Required work: Please transcribe the entries exactly and omit the images they contain.

Available records:

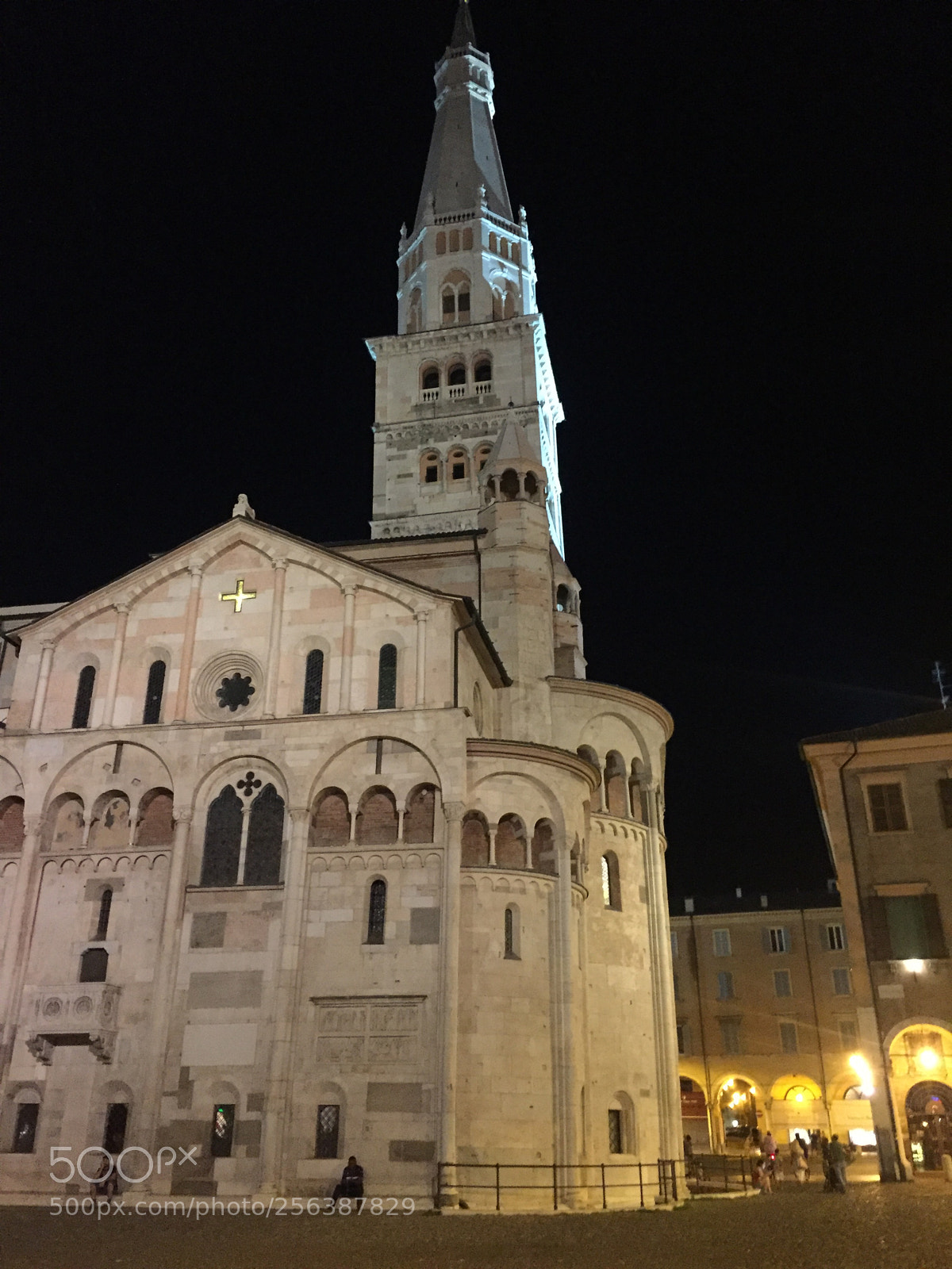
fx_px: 1063
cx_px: 476
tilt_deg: +24.7
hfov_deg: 48.2
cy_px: 634
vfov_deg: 61.7
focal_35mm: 29
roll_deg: +1.8
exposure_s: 1/17
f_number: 2.2
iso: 640
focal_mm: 4.15
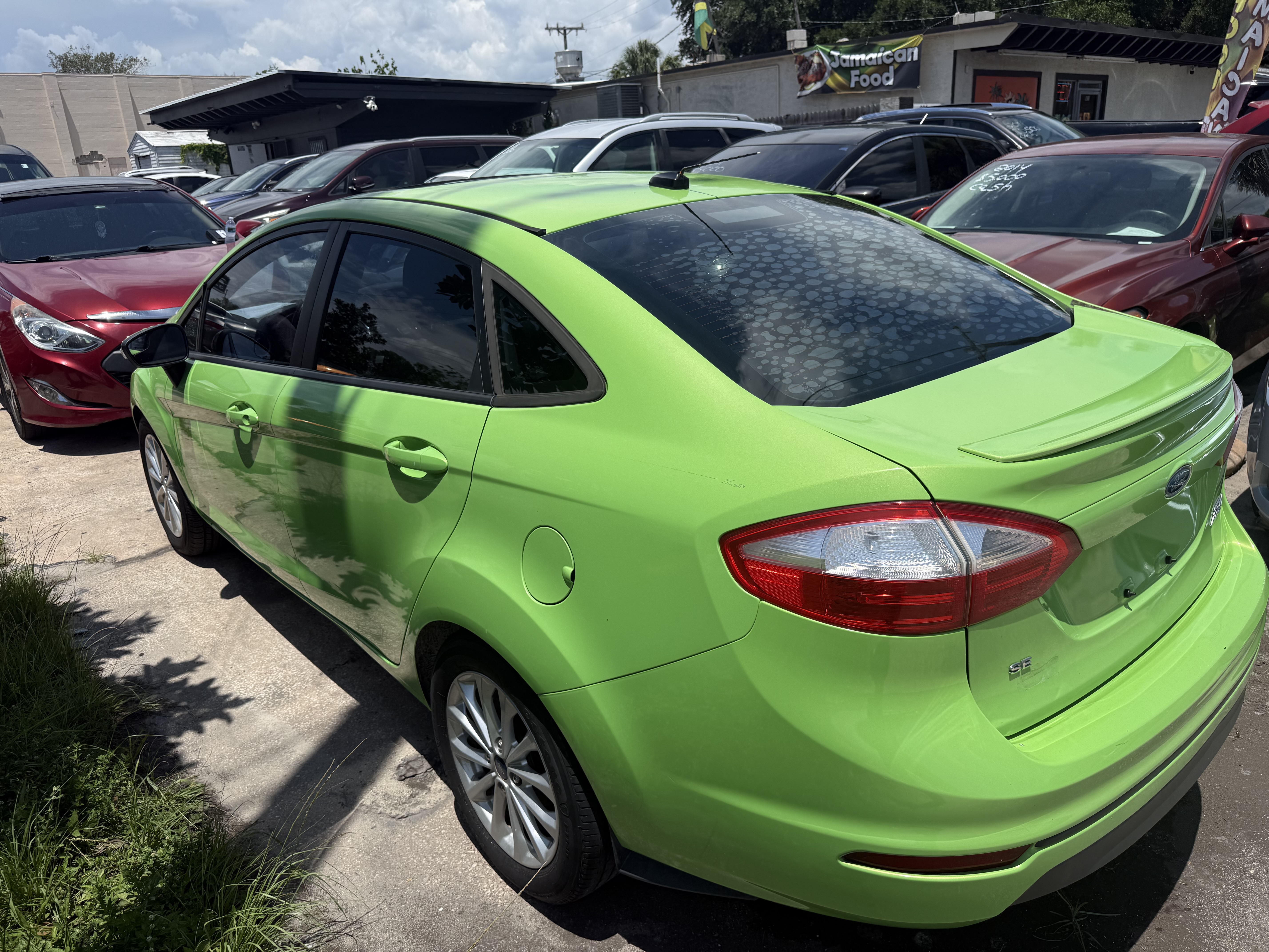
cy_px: 476
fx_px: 880
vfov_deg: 56.8
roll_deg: +2.7
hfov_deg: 71.6
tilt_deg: -19.0
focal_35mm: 24
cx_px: 634
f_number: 1.78
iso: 80
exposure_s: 1/7353
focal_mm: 6.76
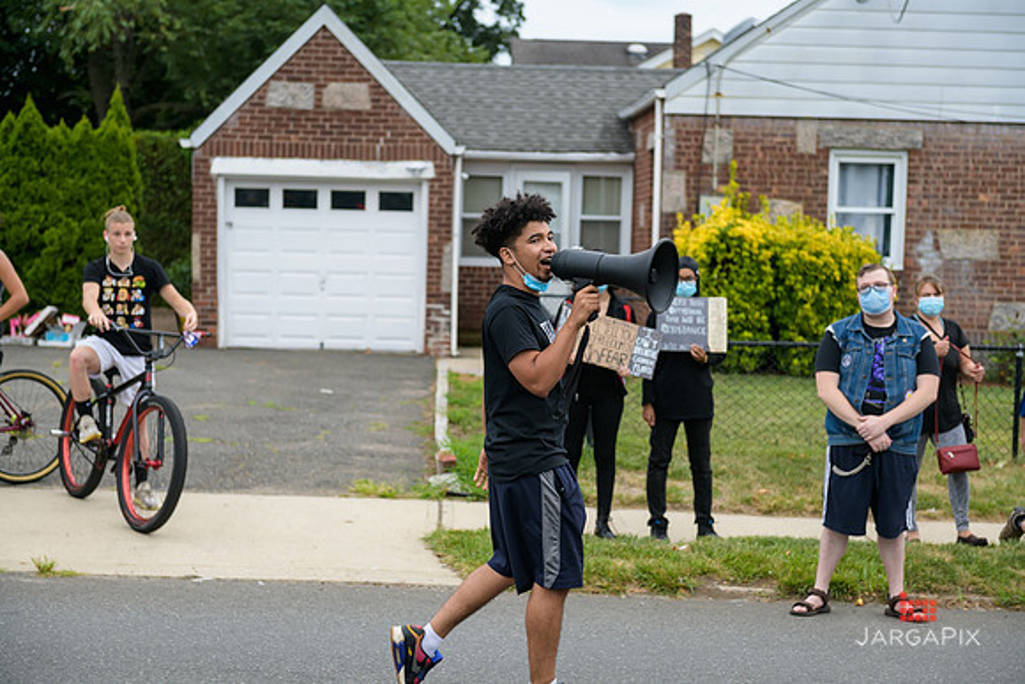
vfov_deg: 22.6
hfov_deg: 33.4
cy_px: 342
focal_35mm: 60
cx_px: 512
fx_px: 1709
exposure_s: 1/320
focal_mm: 60
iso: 200
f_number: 3.2
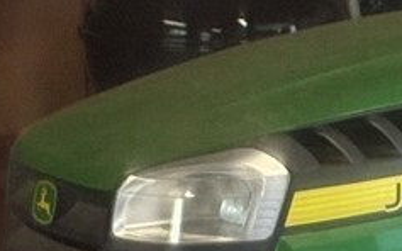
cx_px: 1203
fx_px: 3768
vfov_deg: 3.8
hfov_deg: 5.7
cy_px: 378
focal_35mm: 344
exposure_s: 1/120
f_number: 1.78
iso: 125
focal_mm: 6.76
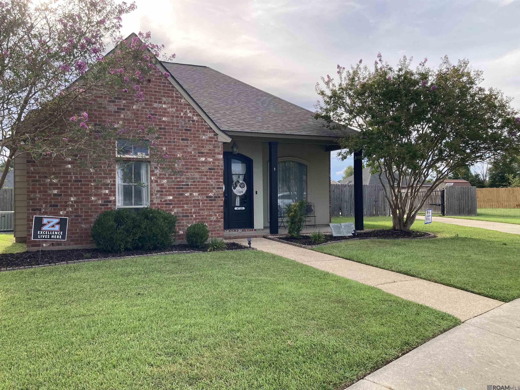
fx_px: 421
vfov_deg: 49.7
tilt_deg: -0.1
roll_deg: +0.3
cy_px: 195
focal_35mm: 28
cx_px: 260
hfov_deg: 63.4
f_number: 1.8
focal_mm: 3.99
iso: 20
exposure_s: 1/716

Response:
fx_px: 1063
cx_px: 476
tilt_deg: +24.7
hfov_deg: 48.2
cy_px: 634
vfov_deg: 61.7
focal_35mm: 29
roll_deg: +1.8
exposure_s: 1/17
f_number: 2.2
iso: 640
focal_mm: 4.15
cy_px: 476
fx_px: 880
vfov_deg: 56.8
roll_deg: +2.7
hfov_deg: 71.6
tilt_deg: -19.0
focal_35mm: 24
cx_px: 634
f_number: 1.78
iso: 80
exposure_s: 1/7353
focal_mm: 6.76
vfov_deg: 22.6
hfov_deg: 33.4
cy_px: 342
focal_35mm: 60
cx_px: 512
fx_px: 1709
exposure_s: 1/320
focal_mm: 60
iso: 200
f_number: 3.2
cx_px: 1203
fx_px: 3768
vfov_deg: 3.8
hfov_deg: 5.7
cy_px: 378
focal_35mm: 344
exposure_s: 1/120
f_number: 1.78
iso: 125
focal_mm: 6.76
fx_px: 421
vfov_deg: 49.7
tilt_deg: -0.1
roll_deg: +0.3
cy_px: 195
focal_35mm: 28
cx_px: 260
hfov_deg: 63.4
f_number: 1.8
focal_mm: 3.99
iso: 20
exposure_s: 1/716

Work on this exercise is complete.